**DOCUMENT:**
I want to do a sql query and have some problems:
I want to select from table_1 the ID's Where parent_id is the value I have:
SELECT ID
FROM table_1
WHERE parent_ID = 'x'
I want to use the ID'S I got in 1. and
SELECT
FROM table_2
WHERE ID = 'The ID's from Query 1.'
Like this?
select ...
from table_1 a
join table_2 b on(a.id = b.id)
where a.parent_id = 'x';
Edit
Note: the query will potentially produce duplicate rows depending on the keys and relation between the tables. For example, you will get duplicates if, for a given table_1.parent_id = X, there can be multiple occurrences of the same table_1.ID.
Another example is when table_2.ID isn't unique.

**DATA SUPPLIED:**
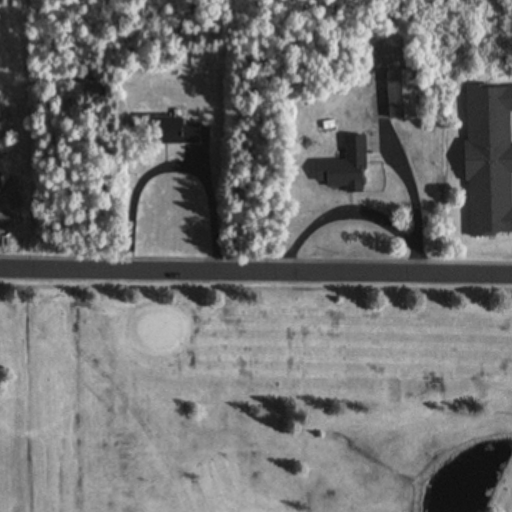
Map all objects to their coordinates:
building: (398, 96)
building: (168, 133)
building: (487, 161)
building: (343, 168)
road: (255, 271)
park: (159, 332)
park: (254, 396)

**TASKS FOR THIS EXERCISE:**
a) Besides multiple occurrences of the same table_1.ID for a given parent_id, what other case does the SQL query thread give in which the query returns duplicate rows?
b) Reproduce word for word the stretch of the SQL query thread from "from table_1 a" through "table_2.ID isn't unique.".

**ANSWERS TO THE EXERCISE:**
a) It returns duplicate rows when table_2.ID isn't unique.

b)
from table_1 a
join table_2 b on(a.id = b.id)
where a.parent_id = 'x';
Edit
Note: the query will potentially produce duplicate rows depending on the keys and relation between the tables. For example, you will get duplicates if, for a given table_1.parent_id = X, there can be multiple occurrences of the same table_1.ID.
Another example is when table_2.ID isn't unique.